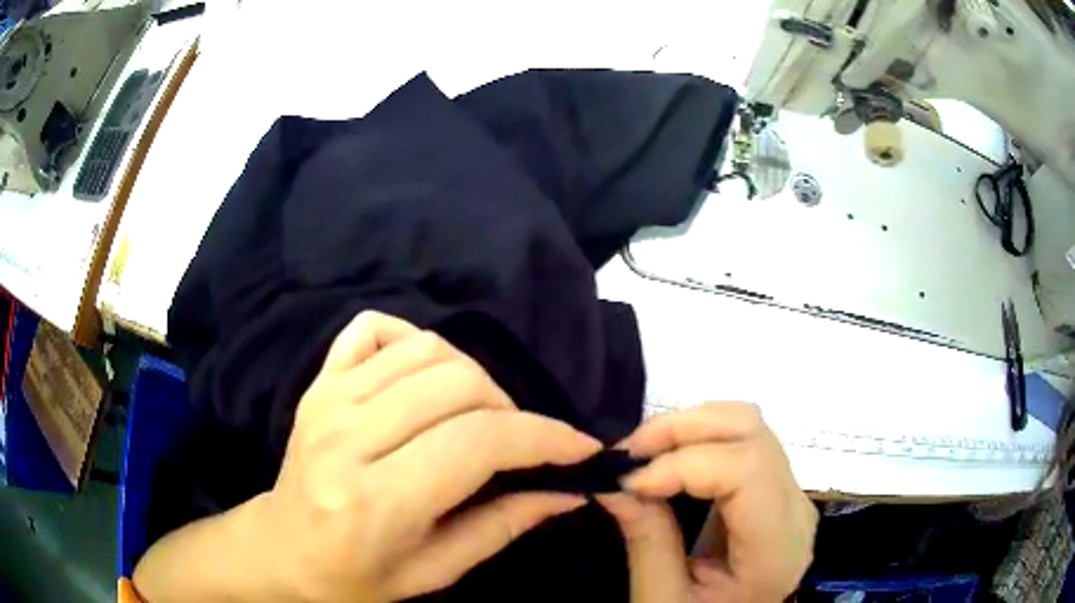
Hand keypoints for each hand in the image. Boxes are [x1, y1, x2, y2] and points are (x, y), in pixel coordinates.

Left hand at [252, 311, 600, 600]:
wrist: (284, 550)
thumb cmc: (358, 576)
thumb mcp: (435, 571)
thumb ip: (502, 527)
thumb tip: (568, 492)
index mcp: (375, 501)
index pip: (478, 443)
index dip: (543, 437)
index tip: (580, 447)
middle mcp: (347, 438)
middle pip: (458, 385)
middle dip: (512, 410)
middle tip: (521, 444)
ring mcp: (328, 399)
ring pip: (427, 349)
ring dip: (473, 378)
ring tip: (479, 416)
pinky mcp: (319, 382)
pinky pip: (374, 328)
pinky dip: (413, 340)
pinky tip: (426, 378)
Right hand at [600, 404, 817, 602]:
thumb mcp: (662, 600)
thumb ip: (646, 541)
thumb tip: (613, 482)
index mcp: (777, 548)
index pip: (747, 470)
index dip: (684, 463)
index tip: (628, 481)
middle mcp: (796, 508)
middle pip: (751, 431)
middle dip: (683, 429)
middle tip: (628, 453)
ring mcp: (790, 493)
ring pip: (748, 425)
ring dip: (690, 427)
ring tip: (643, 454)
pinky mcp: (775, 488)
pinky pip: (742, 441)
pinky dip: (699, 438)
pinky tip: (668, 460)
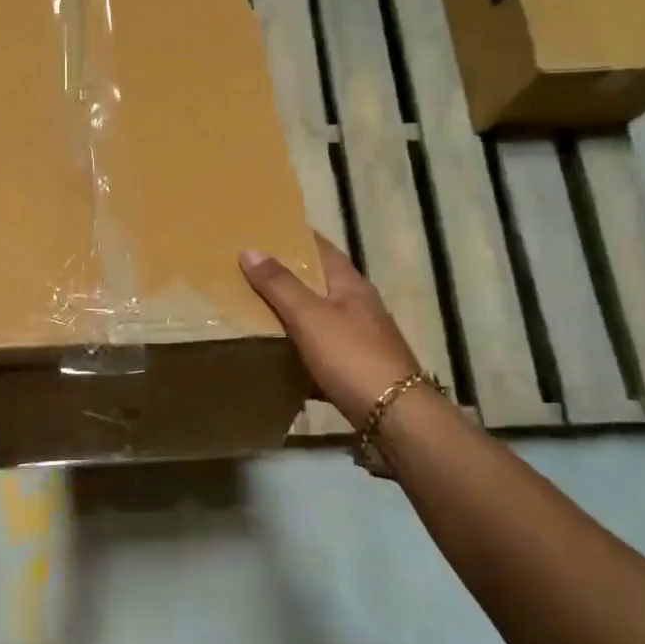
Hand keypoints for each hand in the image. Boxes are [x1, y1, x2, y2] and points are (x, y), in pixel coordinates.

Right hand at [240, 234, 426, 425]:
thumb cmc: (351, 356)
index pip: (322, 248)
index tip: (266, 228)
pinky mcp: (356, 368)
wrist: (394, 415)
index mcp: (351, 285)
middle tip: (250, 268)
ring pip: (320, 316)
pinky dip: (300, 347)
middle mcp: (359, 306)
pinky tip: (279, 354)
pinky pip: (321, 349)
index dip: (296, 235)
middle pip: (320, 281)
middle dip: (289, 274)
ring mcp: (361, 338)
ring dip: (293, 311)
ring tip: (255, 308)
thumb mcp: (310, 316)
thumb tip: (250, 249)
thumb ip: (280, 284)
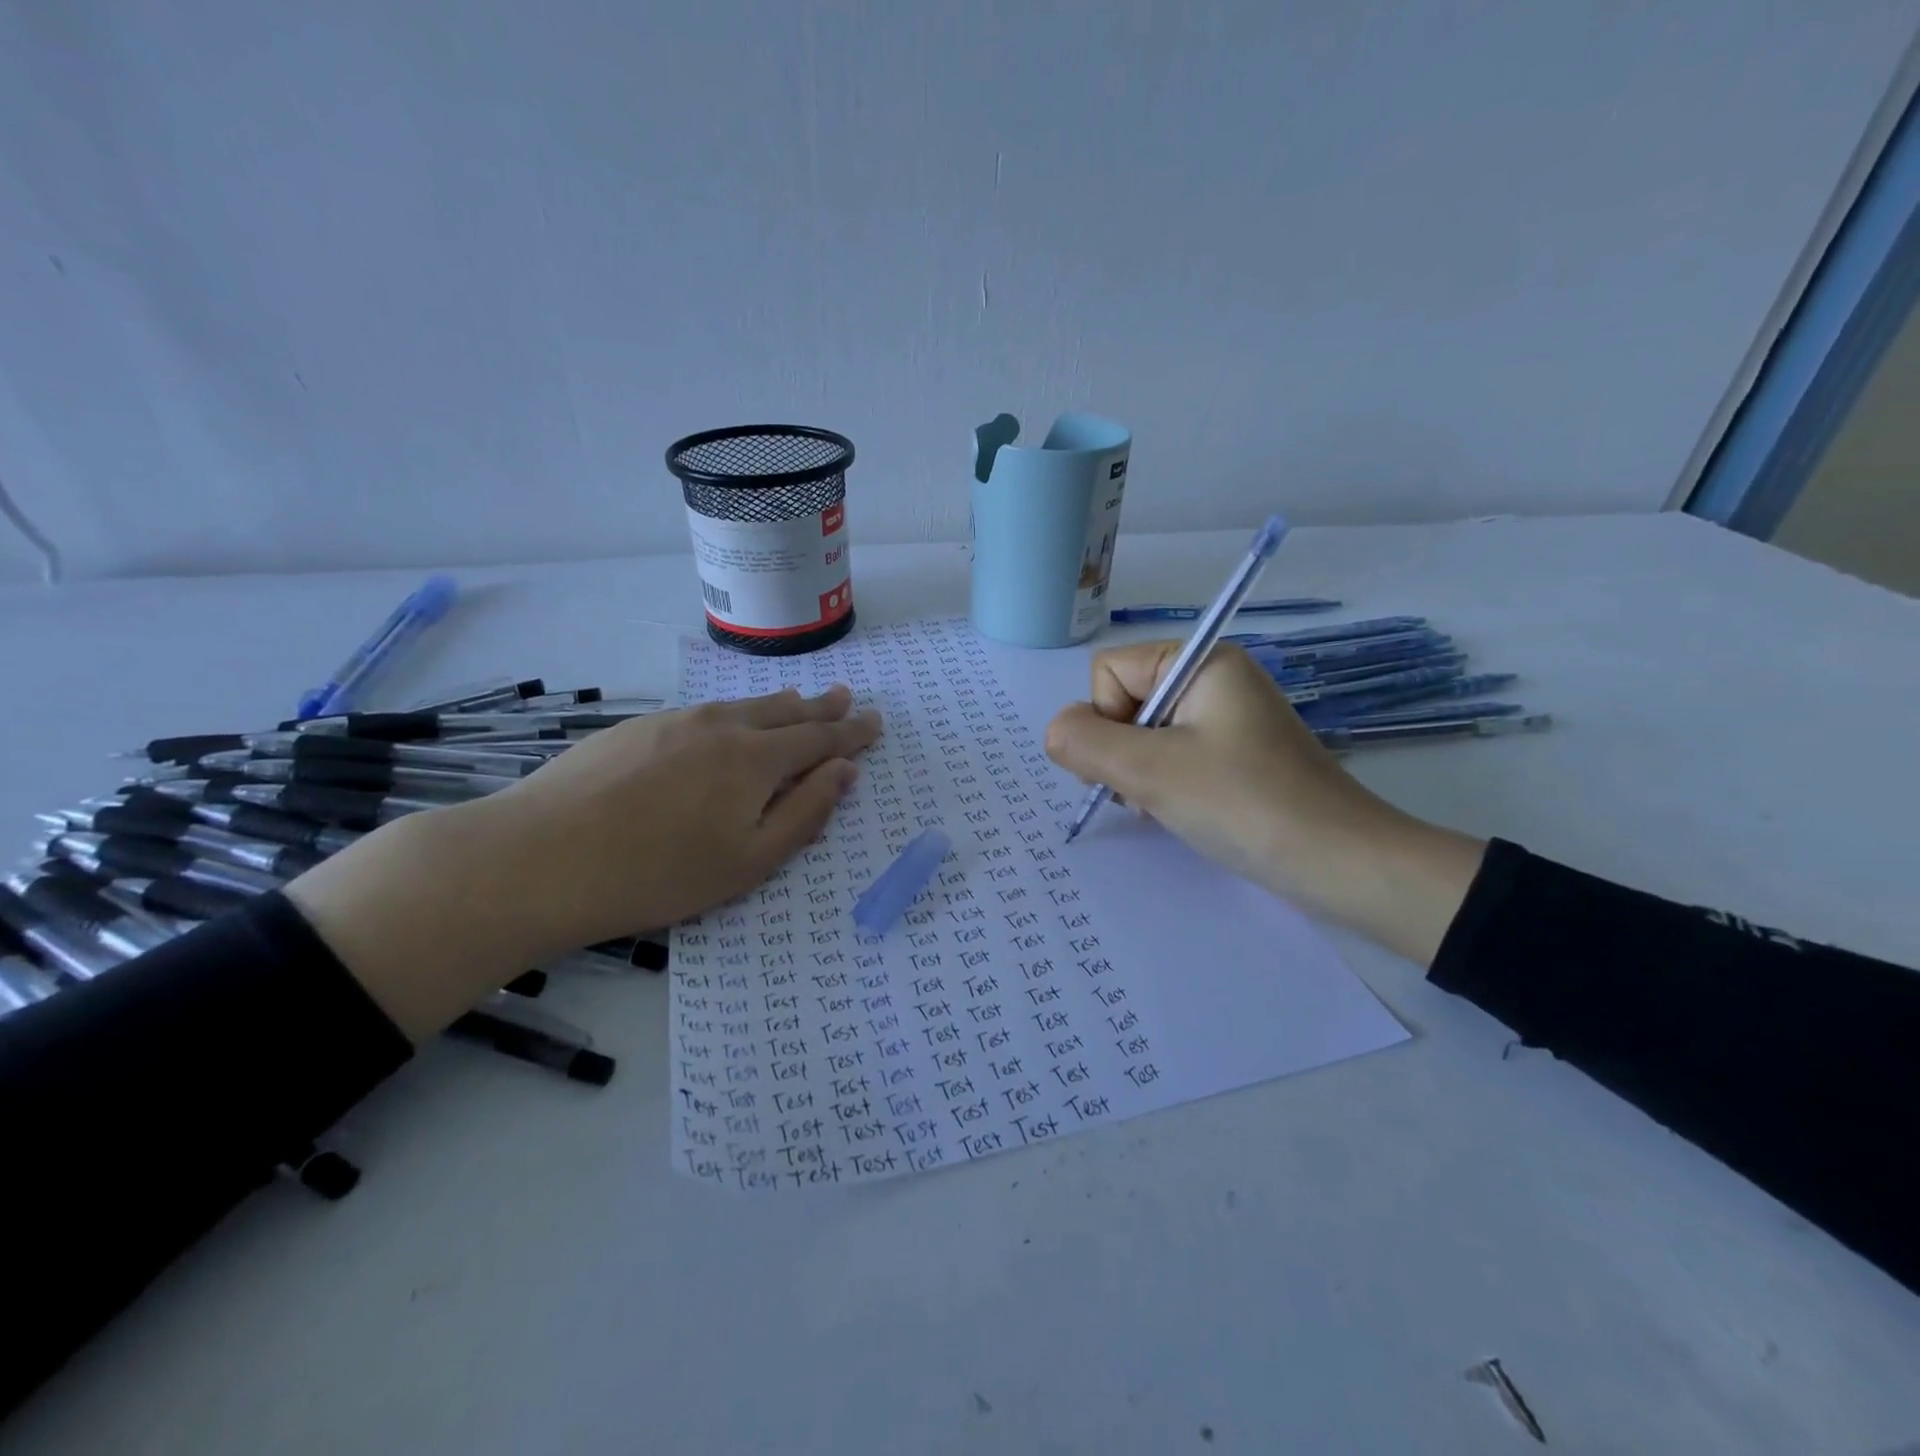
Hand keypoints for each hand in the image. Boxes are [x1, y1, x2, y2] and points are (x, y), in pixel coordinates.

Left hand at [286, 686, 881, 1040]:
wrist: (541, 857)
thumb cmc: (658, 873)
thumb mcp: (748, 861)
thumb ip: (804, 813)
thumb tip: (844, 771)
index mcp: (756, 759)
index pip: (819, 738)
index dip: (851, 732)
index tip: (874, 722)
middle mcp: (722, 726)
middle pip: (784, 711)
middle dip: (820, 707)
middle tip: (845, 697)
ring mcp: (676, 721)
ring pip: (743, 706)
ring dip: (778, 705)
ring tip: (797, 700)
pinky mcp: (637, 728)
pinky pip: (705, 712)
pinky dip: (734, 713)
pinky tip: (727, 723)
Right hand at [1043, 642, 1484, 965]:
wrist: (1338, 862)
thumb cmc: (1243, 804)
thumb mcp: (1151, 771)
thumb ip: (1085, 743)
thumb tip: (1055, 731)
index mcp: (1199, 661)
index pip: (1108, 672)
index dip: (1106, 720)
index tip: (1138, 764)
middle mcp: (1212, 678)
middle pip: (1122, 702)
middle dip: (1122, 752)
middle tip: (1152, 791)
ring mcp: (1225, 718)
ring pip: (1141, 734)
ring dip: (1140, 774)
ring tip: (1170, 806)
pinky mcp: (1233, 754)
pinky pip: (1171, 756)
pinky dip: (1164, 785)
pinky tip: (1183, 811)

→ **AIM OF THE TASK**: Lines containing the word "Right" are to be counted in the listing; state their number alone.

→ **RESPONSE**: 3